▸ **Brano proposto**:
*****
CORTE DI CASSAZIONE, sezione penale, ordinanza n. 34653 depositata il 23 luglio 2018

Reato di appropriazione indebita aggravata – Indennità di malattia – Somma anticipata dal datore per conto dell’Inps – Omesso versamento – Inadempienza contrattuale

Ritenuto in fatto e considerato in diritto

L’imputato D.C., in atti generalizzato, ricorre contro la sentenza indicata in epigrafe (che ne ha confermato la condanna in ordine al reato di appropriazione indebita aggravata ascrittogli alla pena ritenuta di giustizia dal primo giudice, che la Corte d’appello ha sostituito nella corrispondente pena pecuniaria), lamentando violazioni di legge e vizi di motivazione quanto all’affermazione di responsabilità (in particolare per asserito difetto di altruità del denaro in contestazione), alla qualificazione giuridica del fatto accertato (asseritamente integrante il reato di cui all’art. 316-ter c.p.) ed al diniego della causa di non punibilità di cui all’art. 131-bis c.p.

All’odierna udienza camerale, celebrata ex artt. 610, comma 1, e 611, comma 1, c.p.p., il collegio ha preso atto della regolarità degli avvisi di rito, ed all’esito ha deciso come da dispositivo in atti.

Il ricorso è integralmente inammissibile.
*****
▸ **Elenco dati**:
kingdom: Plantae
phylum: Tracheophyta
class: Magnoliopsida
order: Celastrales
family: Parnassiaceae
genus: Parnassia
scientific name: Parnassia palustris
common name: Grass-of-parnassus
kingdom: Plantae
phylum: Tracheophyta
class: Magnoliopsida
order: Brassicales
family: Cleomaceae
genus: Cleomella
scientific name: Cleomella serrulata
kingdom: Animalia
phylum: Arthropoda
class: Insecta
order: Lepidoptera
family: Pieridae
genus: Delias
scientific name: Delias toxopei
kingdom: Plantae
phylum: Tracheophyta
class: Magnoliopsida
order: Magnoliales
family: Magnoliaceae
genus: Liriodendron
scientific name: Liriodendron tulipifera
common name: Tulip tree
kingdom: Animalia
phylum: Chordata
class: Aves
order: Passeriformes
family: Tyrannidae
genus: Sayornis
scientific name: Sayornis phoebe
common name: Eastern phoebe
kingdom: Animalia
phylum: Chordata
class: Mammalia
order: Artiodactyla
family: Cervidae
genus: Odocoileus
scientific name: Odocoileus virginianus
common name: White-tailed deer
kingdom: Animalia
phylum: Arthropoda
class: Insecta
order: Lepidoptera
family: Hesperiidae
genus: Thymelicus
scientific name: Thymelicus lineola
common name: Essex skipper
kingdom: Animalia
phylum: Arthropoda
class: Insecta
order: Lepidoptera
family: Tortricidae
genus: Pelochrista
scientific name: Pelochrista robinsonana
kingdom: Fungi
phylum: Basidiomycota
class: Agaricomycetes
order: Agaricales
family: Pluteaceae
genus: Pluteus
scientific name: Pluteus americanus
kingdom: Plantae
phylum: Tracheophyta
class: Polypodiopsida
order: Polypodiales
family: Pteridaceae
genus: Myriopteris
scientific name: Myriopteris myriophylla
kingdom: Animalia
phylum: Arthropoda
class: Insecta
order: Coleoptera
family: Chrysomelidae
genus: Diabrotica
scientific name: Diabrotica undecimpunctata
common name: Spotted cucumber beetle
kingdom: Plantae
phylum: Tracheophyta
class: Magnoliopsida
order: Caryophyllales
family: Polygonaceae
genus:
*****
▸ **Cosa si chiede**:
Riporta il passo dell'ordinanza della Cassazione partendo dalle parole "All’odierna udienza camerale, celebrata" e fermandoti dopo "è integralmente inammissibile.", mettendo "tribunale" al posto di "collegio". L'elenco non ha alcun ruolo in questo lavoro.

▸ **Soluzione**:
All’odierna udienza camerale, celebrata ex artt. 610, comma 1, e 611, comma 1, c.p.p., il tribunale ha preso atto della regolarità degli avvisi di rito, ed all’esito ha deciso come da dispositivo in atti.

Il ricorso è integralmente inammissibile.